Today we ingest from public sources only. No scraping behind logins, no buying of paid feeds. The list grows over time:

  • Layoff announcements.We pull public layoff-news headlines (currently TechCrunch’s layoffs feed) and pass each one to Claude for per-headline classification. The ones rated negotiation_leverage can fire alerts; the rest are stored as context only.
  • GitHub Releases. For vendors with public GitHub repos we record every new release as a context signal. Routine releases classify as informational and do not fire alerts on their own; they appear on the vendor timeline so you have the context if a layoff signal lands later.
  • Actively-exploited security advisories. We pull the CISA Known Exploited Vulnerabilities catalog and emit one signal per entry whose vendor name matches a contract on your portfolio. By construction every entry is a confirmed in-the-wild exploit, so these always classify as negotiation leverage when a renewal lands inside the 180-day window.
  • M&A announcements.We pull TechCrunch’s mergers-and-acquisitions tag feed and let Claude pick the renewal-relevant subject (acquired company gets priority - that’s the contract in flux). Concrete deal announcements classify as negotiation leverage; rumours and roundup posts classify as informational and don’t fire alerts on their own.
  • Funding events.We pull TechCrunch’s funding tag feed and identify the company that raised. By default funding rounds classify as informational - a vendor that just raised at a flat-or-up valuation is in a strong negotiating position, not a weak one. The exception is distress signals (down rounds, bridge rounds, recaps) which the classifier elevates to negotiation leverage when the language suggests it.

Status-page incidents and exec-departure signals are on the roadmap.

When you get an alert

We surface a vendor signal as an alert only when all three are true:

  1. The signal is classified as negotiation_leverage, not just informational noise.
  2. You have a contract for that vendor.
  3. The contract is up for renewal in the next 180 days.

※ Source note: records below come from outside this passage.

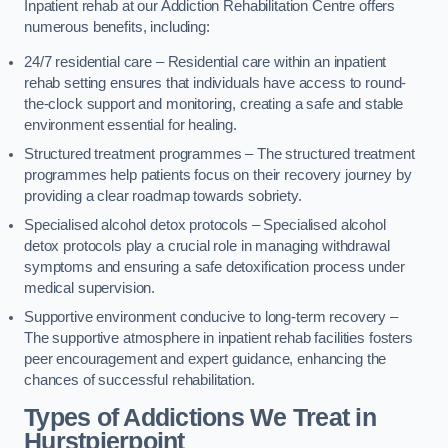
Inpatient rehab at our Addiction Rehabilitation Centre offers
numerous benefits, including:
24/7 residential care – Residential care within an inpatient
rehab setting ensures that individuals have access to round-
the-clock support and monitoring, creating a safe and stable
environment essential for healing.
Structured treatment programmes – The structured treatment
programmes help patients focus on their recovery journey by
providing a clear roadmap towards sobriety.
Specialised alcohol detox protocols – Specialised alcohol
detox protocols play a crucial role in managing withdrawal
symptoms and ensuring a safe detoxification process under
medical supervision.
Supportive environment conducive to long-term recovery –
The supportive atmosphere in inpatient rehab facilities fosters
peer encouragement and expert guidance, enhancing the
chances of successful rehabilitation.
Types of Addictions We Treat
in
Hurstpierpoint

That filter keeps the noise floor low. You will only see signals that actually matter to a negotiation you’re about to have. The 180-day forward window matches the typical enterprise negotiation lead time. A leverage signal that arrives inside the renewal quarter is too late to act on.

Sample contracts excluded

Demo contracts (the seven onboarding examples) are excluded from signal matching, so alerts only fire on your real portfolio.

Opting out per vendor

From any alert card, click Opt out of [Vendor] to silence future signals from that vendor. Manage and reverse opt-outs at Settings -> Vendor Alerts. Opt-outs are scoped to the exact vendor name as detected, so two product lines from the same parent company (for example HubSpot Marketing Hub and HubSpot Sales Hub) are tracked separately.

How we classify

Each raw signal goes through a classifier that puts it in one of three internal buckets:

  • negotiation_leverage. Material to your renewal posture. Layoffs, repeated outages, leadership departures. These are the signals that surface as alerts on the Vendor Alerts page when one of your contracts is renewing within 180 days.
  • informational. Useful context, but not a lever. Funding rounds, new product launches, partnership announcements. Stored for trend analysis; not promoted to alerts.
  • noise. Not material. Marketing posts, reposts, generic press releases. Filtered out at classification and never reach your account.

Only negotiation_leverage signals reach the Vendor Alerts page. Informational and noise buckets stay in the database for trend analysis but are not surfaced.

What to do with an alert

Each alert links back to the source article (for example a layoff news item or status-page incident) and the Renewly contract it pertains to. Use the leverage in your renewal conversation: if a vendor announced layoffs three weeks before your renewal, that is a strong opening to ask for a discount, longer notice window, or capped escalation.